I'm trying to program a simple simulator of elastic collisions (on a single dimension, moving of rectilinear motion along an x axis). After several tests, I've managed to write this function to check collisions:
def block_collisions(self, block1, block2):
""" check whether the two passed block objects happen to collide """
# calculating a collision tollerance threshold under which the potential collision is considered to happen
collision_tolerance = 2*round(abs(block1.v) + abs(block2.v), 0) + 5
# storing initial velocities of the two blocks (since the new velocities od the blocks are to be
# calculated independently and at the same time)
block1_initialV = block1.v
block2_initialV = block2.v
if block1.block.colliderect(block2.block):
if ([block1, block2] not in self.collisions) and ([block2, block1] not in self.collisions):
self.collisions.append([block1, block2])
# the collision can happn only on the left and right side of the blocks since it is a rectilinear motion
if abs(block2.block.right - block1.block.left) < collision_tolerance:
self.collision_sound.play()
# calculating new velocities
if self.is_elastic:
block1.v = (2*block2.m*block2_initialV + (block1.m - block2.m)*block1_initialV) / (block1.m + block2.m)
block2.v = (2*block1.m*block1_initialV + (block2.m - block1.m)*block2_initialV) / (block1.m + block2.m)
if abs(block2.block.left - block1.block.right) < collision_tolerance:
self.collision_sound.play()
# calculating new velocities
if self.is_elastic:
block1.v = (2*block2.m*block2_initialV + (block1.m - block2.m)*block1_initialV) / (block1.m + block2.m)
block2.v = (2*block1.m*block1_initialV + (block2.m - block1.m)*block2_initialV) / (block1.m + block2.m)
if block1.x <= block2.x:
block1.x = block2.x
if block1.x <= block2.x:
block1.x = block2.x
The function takes as arguments two Block class (which I've written) objects. Its main attributes are block current and initial positions: block.x, block.x0; current and initial velocities: block.v, block.v0; and the Pygame rect object used to represent the actual rectangle onto the screen: block.block. The variable self.collisions is a list containing all the collided pairs detected during a single iteration of the mainloop (thus it is emptied each cycle). To ensure that a single collision is detected just once, it is checked if the pair [block1, block2] or [block2, block1] is already inside this list. Another collision detection function is the one which detects wall collisions.:
def wall_collisions(self, block):
""" check whether the a block happens to collide with a particular wall """

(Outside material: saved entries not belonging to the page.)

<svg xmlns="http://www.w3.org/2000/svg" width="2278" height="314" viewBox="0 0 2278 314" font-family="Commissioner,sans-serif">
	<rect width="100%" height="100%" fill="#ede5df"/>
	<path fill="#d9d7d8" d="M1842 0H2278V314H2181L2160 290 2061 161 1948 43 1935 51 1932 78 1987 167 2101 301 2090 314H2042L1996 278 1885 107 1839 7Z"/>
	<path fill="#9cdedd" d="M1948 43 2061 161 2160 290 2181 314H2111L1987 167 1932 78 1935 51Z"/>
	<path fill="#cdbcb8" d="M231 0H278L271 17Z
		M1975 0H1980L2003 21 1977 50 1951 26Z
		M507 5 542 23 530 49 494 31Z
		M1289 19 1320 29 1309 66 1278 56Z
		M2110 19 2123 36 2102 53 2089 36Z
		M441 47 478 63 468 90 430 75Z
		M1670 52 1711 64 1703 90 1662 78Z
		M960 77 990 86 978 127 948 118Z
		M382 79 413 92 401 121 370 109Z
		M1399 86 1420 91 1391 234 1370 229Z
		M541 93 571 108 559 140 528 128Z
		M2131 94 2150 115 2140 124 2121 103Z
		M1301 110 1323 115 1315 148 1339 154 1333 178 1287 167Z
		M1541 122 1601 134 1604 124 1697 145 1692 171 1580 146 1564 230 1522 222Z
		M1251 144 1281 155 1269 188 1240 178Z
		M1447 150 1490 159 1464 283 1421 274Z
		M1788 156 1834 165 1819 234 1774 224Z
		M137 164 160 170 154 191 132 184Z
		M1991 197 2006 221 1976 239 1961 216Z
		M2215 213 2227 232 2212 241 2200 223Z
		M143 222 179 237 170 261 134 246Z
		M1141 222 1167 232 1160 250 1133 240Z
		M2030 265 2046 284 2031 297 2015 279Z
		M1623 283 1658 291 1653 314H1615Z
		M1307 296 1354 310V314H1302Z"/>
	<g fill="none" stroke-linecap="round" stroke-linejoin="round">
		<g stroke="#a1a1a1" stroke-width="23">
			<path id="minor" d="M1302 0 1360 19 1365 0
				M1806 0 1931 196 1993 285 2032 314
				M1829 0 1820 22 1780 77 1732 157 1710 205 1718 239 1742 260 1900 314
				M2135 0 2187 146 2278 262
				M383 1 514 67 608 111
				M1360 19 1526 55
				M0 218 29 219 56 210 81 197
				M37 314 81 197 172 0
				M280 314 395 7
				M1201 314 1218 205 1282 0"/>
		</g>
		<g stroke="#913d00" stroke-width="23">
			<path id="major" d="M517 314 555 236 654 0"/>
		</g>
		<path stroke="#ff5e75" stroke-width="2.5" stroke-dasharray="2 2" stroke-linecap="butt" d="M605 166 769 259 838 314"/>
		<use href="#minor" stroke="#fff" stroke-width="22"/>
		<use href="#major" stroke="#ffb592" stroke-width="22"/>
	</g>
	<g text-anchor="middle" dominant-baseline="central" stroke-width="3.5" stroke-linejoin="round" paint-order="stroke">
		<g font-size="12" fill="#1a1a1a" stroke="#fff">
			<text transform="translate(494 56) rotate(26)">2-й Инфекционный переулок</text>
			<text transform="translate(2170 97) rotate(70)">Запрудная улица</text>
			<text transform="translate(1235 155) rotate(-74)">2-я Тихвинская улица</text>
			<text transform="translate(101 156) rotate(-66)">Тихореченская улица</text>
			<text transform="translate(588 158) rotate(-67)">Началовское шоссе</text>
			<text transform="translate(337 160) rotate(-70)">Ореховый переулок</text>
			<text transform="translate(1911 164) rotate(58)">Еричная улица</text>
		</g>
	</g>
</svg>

# the wall is assumed to have an ideal infinite mass, hence, the new velocity of the wall is 0, while the velocity of
# the block is the same, opposite in direction
if self.l_wall:
if block.block.left <= self.l_wall:
self.collision_sound.play()
block.v *= -1
if self.r_wall:
if block.block.right >= self.r_wall:
self.collision_sound.play()
block.v *= -1
Where self.l_wall, self.r_wall are two values that sets the position of the wall, for example self.l_wall = 20, self.r_wall = window_width - 20. Both these function are placed inside a mainloop, in a chunk that has the following syntax:
while self.__running:
...
for b_ in self.blocks:
# check block collisions
for b__ in self.blocks:
if not b_ == b__:
block_collisions(b_, b__)
# check wall collisions
wall_collisions(b_)
self.collisions = []
The issue with these functions is that even if the result works for most of the cases, it is a bit glitchy and buggy:
let there be two blocks on the screen, one with a mass that is one order of magnitude bigger than the other. When the smaller block happens to be between a wall and the other block moving to the same wall, because of the great amount of bounces, the smaller seems to flashing and overlap both with the wall and with the block (the physical result remains acceptable, but the overall representation seems inaccurate).
let the bigger block be more than one order of magnitude bigger than the other. In the situation described above, the bigger block doesn't stop in time and squeezes the smaller one in the wall (the distance between the wall and the bigger block becomes smaller than the side of the smaller one). Yet even in this case the physical result is acceptable, since the problem is graphic and not methodological.
let velocities be high (>= 20m/s = 20 * (50px / 60frames) = 16.7 px/frame, 50px = 1m, 60frames = 1s) and the difference between mass be great (m1 / m2 >= 100 iff m1 > m2), considering the block directed one to the other, they tend to overlap, thus the smaller one manages in some way to penetrate the bigger one. After this awkward event, collisions continue being detected and hence the smaller block is trapped within the other.
Does anyone understand these issues I've encountered and know how to fix it? Or does anyone know better and more precise methods to check for collisions?